### EXCERPTED PASSAGE:
□ □ □ □ □


[27] In Nicaise this last word is written crapte. I have ventured to suggest crafte, since a misreading between the two letters would be so easy. In the same way I have suggested tentatively a changing of the z in the title of the Bibliothèque Nationale copy to y, making the word yere instead of zere.

[28] "A History of Dentistry from the Most Ancient Times Until the End of the Eighteenth Century," by Dr. Vincenzo Guerini, editor of the Italian Review L'Odonto-Stomatologia, Philadelphia and New York, Lea and Febriger, 1909.

[29] The first printed edition of Arculanus is that of Venice, 1542, bearing the Latin title, "Joannis Arculani Commentaria in Nonum Librum Rasis," etc.

[30] It is curious to trace how old are the traditions on which some of these old stories, that must now be rejected, are founded. I have come upon the story with regard to Basil Valentine and the antimony and the monks in an old French medical encyclopedia of biography, published in the seventeenth century, and at that time there was no doubt at all expressed as to its truth. How much older than this it may be I do not know, though it is probable that it comes from the sixteenth century, when the kakoëthes scribendi attacked many people because of the facility of printing, and when most of the good stories that have so worried the modern dry-as-dust historian in his researches for their correction became a part of the body of supposed historical tradition. It is probably French in origin because in that language antimoine is a tempting bait for that pseudo-philology which has so often led to false derivations.

[31] There is in the New York Academy of Medicine a thick 24mo volume in which three of the classics of older medicine are bound together. They are Kerckringius's "Commentary on the Triumphal Chariot of Antimony," published at Amsterdam, 1671; Steno's "Dissertation on the Anatomy of the Brain," published in Leyden in 1671, and Father Kircher's "Scrutinium Physico Contagiosae Luis quae dicitur Pestis" (Physico-medical Discussions of the Contagious Disease which is called Pest). This was published at Leipzig in 1659. Just how the three works came to be bound together is hard to say. Very probably they belonged to some old-time scholar, though there is nothing about the books to tell anything of the story. The fact that all three of the authors were ecclesiastics of the Catholic Church, Valentine a Monk, Steno a Bishop, and Kircher a Jesuit, would seem to be one common bond and perhaps a reason for the binding of these rather disparate treatises together. In that case it is probable that the book came from an old monastic library dispersed after the suppression of the order by some government. It seems not unlikely that the volume belonged at some time to an old Jesuit library, for they have suffered the most in that way. That these three classics of medicine should have been republished in handy volume editions within practically ten years shows an interest in medical literature that has not existed again until our own time, for during the eighteenth and early nineteenth centuries there was almost utter neglect of them.

[32] Paper read before the first meeting of the American Guild of St. Luke.

[33] Published by Putnams, New York, 1909.

[34] Dublin, 1882.

[35] The material for this chapter was gathered for a paper read before the Medical Improvement Society of Boston in the spring of 1911. In nearly its present form it was published in The Popular Science Monthly for May, 1911, and thanks are returned to the editor of that magazine for permission to reprint it here. The additions that have been made refer particularly to the estimation of Aristotle in the Middle Ages.

[36] New York, Putnam, 1908.

[37] "De Cœlo et Mundo," 1, tr. iv., x.

□ □ □ □ □

### DIRECTIONS:
In the footnotes, change "spring" to "autumn" and give the section from "[32] Paper read" up to and including "tr. iv., x." again with that change. The material after this point has nothing to do with the footnotes.

□ □ □ □ □

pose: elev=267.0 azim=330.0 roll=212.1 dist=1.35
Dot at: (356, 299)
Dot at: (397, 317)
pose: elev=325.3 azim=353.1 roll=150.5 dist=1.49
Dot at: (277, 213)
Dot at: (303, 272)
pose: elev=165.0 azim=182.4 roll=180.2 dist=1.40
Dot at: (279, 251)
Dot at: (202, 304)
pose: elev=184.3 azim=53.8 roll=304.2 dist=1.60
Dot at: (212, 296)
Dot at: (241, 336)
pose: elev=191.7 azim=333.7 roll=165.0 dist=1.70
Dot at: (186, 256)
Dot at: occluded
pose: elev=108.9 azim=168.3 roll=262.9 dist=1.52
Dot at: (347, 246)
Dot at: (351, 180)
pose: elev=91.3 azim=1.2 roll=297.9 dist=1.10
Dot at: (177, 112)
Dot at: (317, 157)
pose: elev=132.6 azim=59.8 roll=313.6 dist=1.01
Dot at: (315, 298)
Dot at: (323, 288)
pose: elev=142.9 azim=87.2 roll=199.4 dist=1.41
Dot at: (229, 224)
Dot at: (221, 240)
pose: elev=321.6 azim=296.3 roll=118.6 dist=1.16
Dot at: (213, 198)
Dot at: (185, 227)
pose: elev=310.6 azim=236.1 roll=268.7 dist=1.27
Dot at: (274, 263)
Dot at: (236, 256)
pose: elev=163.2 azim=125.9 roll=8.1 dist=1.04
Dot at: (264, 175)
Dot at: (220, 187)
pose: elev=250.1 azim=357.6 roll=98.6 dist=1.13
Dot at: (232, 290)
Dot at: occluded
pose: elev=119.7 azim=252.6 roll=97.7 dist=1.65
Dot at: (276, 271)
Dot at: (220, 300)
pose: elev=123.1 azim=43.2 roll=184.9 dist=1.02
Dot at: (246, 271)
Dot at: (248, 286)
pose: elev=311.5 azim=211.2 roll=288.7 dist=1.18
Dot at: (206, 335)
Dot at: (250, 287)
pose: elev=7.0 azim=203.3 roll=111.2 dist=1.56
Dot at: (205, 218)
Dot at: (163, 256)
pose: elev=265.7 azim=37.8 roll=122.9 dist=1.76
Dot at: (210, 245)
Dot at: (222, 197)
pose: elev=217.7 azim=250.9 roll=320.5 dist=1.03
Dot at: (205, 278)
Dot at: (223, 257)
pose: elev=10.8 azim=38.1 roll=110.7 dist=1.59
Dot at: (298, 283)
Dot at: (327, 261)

□ □ □ □ □

### WORKED SOLUTION:
[32] Paper read before the first meeting of the American Guild of St. Luke.

[33] Published by Putnams, New York, 1909.

[34] Dublin, 1882.

[35] The material for this chapter was gathered for a paper read before the Medical Improvement Society of Boston in the autumn of 1911. In nearly its present form it was published in The Popular Science Monthly for May, 1911, and thanks are returned to the editor of that magazine for permission to reprint it here. The additions that have been made refer particularly to the estimation of Aristotle in the Middle Ages.

[36] New York, Putnam, 1908.

[37] "De Cœlo et Mundo," 1, tr. iv., x.